Why does the capacitance on a line disappear when properly terminated?

Question

Came across an Adafruit interview with the one and only Paul Horowitz and he said something interesting. Part of interview thats related to this question

He said in more or less words that the capacitance of a line disappears when the cable is terminated.

Why does adding resistance "removes" capacitance ? If this is not what is implied in the video, then an interpretation of what he meant and small explanation would work. The focus of this question is about the capacitance.

And it's not that the resistance dominates, so capacitance is negligible, he says its actually gone. Magic.

Can someone call Howard Johnson about this ? Paul Horowitz is dabbin in black magic.

Answer 1

It depends what you mean by 'capacitance'. If you mean two conductors separated by dielectric, then of course it doesn't.

However, if you mean 'behaves like capacitor', then yes it does.

a) If you take (for instance) a high value resistor from a power supply, and connect it to a capacitor, then the voltage will start at 0v and slowly ramp up.

b) If you take the same resistor and supply, and connect it to a 50 ohm resistor, the voltage will jump up as soon as connected to some value determined by the resistor ratio, and stay there.

c) If you take the same resistor and supply, and connect it to any length of 50 ohm line terminated with a 50 ohm resistor, it will behave just like (b).

d) This is where it gets interesting. If you take the same resistor and supply, and connect it to an open circuited length of 50 ohm transmission line, then it will behave like (b), at first. The voltage goes up to a 50ohm value, and stays there. It stays there for as long as the voltage wave travels along the line, and still stays there while the reflection wave travels back. When the reflection wave gets back to the resistor end, the voltages add and further reflections take place. As the reflections travel to and fro, the 'capacitive' behaviour emerges. This is where you need to find a video tutorial on transmission lines.

So why is that different from (c)? When the travelling wave hit the terminating resistor, it was not reflected. Everything stopped changing, with a DC current flowing through the high value resistor, along the line, and through the terminating resistor.

e) What happens if the line is short circuited at the end? As for (d), except as the reflections build up, 'inductive' behaviour emerges.
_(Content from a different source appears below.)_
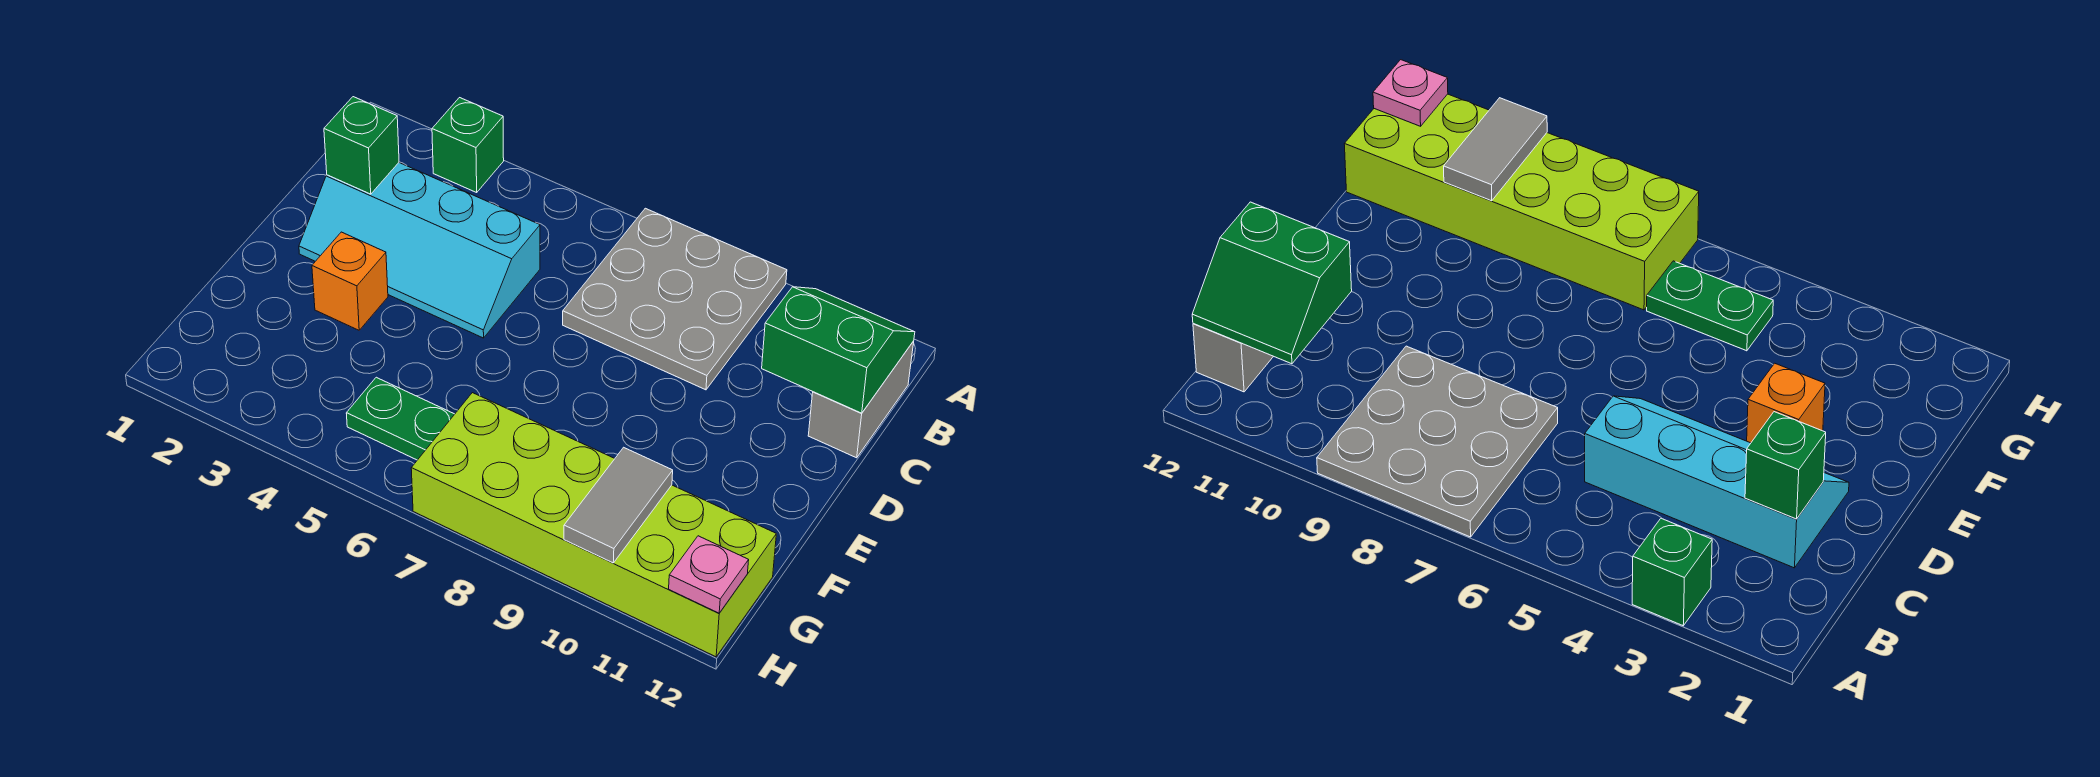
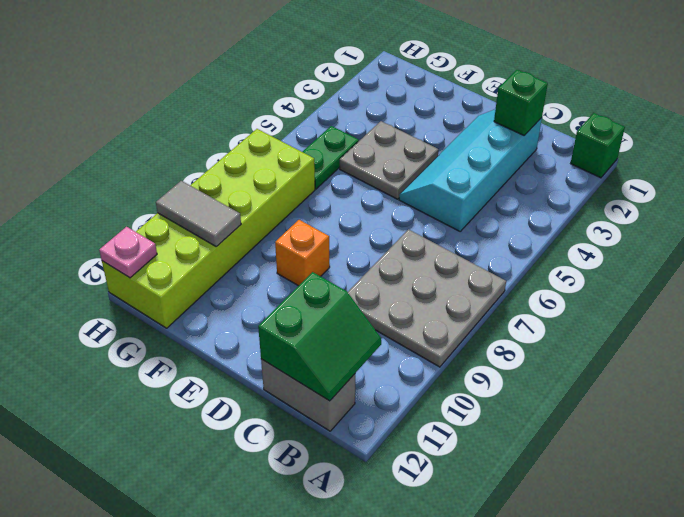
green 1x1 brick [432,98,504,192] -> green 1x1 brick moved to [571,113,625,178]
orange 1x1 brick [312,232,388,330] -> orange 1x1 brick moved to [275,220,330,286]
none -> grey 2x2 plate [340,121,439,199]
So you can see that the 'normal' behaviour of a transmission line is resistive. It's only after the time it takes for the speed of light to make several trips along the line that the capacitive or inductive behaviour emerges. As the time for this behaviour to build up depends on the length of the line, so does the effective capacitance or inductance also depend on the length of the line.

Answer 2

Yes, a line becomes resistive when properly terminated provided the operating frequency is above ~1 MHz and below a few GHz.

In truth it is the inductance and capacitance that together look like a near-perfect, real ohmic resistor when the line is terminated. It's fairly simple to prove from the equation of characteristic impedance for a line. For any line (coax, parallel wires, twisted pair etc.) the characteristic impedance (Z0) is: -

Z0 = \$\sqrt{\dfrac{R + j\omega L}{G + j\omega C}}\$

Where R, L, C and G are the "per metre" values of series resistance, series inductance, shunt capacitance and shunt conductance.

At high enough frequency R and G become small compared to jwl and jwC so the equation simplifies to

Z0 = \$\sqrt{\dfrac{L}{C}}\$

You see that there is no frequency term and this makes the units of Z0 pure resistance. Remember that this only works when a line is properly terminated.

EDITED SECTION - Consider an infinitely long piece of 50 ohm coax - there can be no reflection coming back from the far end (whether it is terminated correctly or not) and this means that for all time, the end of the coax that you can test will look like a 50 ohm resistor.

Answer 3

The [distributed] capacitance is said to disappear in the sense that there are no standing waves when a transmission line is terminated in a resistor that equals the characteristic impedance of the line. In that case, V and I along the line look like in the 1st (or 2nd) graph[s] below, i.e. they are always in phase. The difference between these first two is whether the line has any resistive losses. This is the "magic" that Horowitz is talking about, i.e. V and I along the line look as if the line is purely resistive when properly terminated.

You can see that in the subsequent graphs V and I along the line are never always in phase (i.e. there's a capacitive/inductive effect), even if the line is terminated with a resistor, but of a different value than the line's characteristic impedance. Furthermore, in all graphs but the first two, there are minimima and maxima along the line. It's these minima and maxima that Horowitz was talking about (in the case of an open-ended cable) prior to his "magic" remark. More precisely he was talking about how varying the generator's signal frequency results in different amplitudes measured at the far end of the cable, which is not hard to see from the 3rd graph below could happen. Then he talks about how adding a matching terminator makes the signal snap back from [a] zero as if magic happens.

The calculations proving this happens (actual "why") are a bit involved. I suggest you consult a[ny] textbook dealing with transmission lines, including the one from which I borrowed this image. Actually Wikipedia has the derivations too, but it's not the most mathematically clear presentation I saw (and its illustrations in this case are rather lackluster).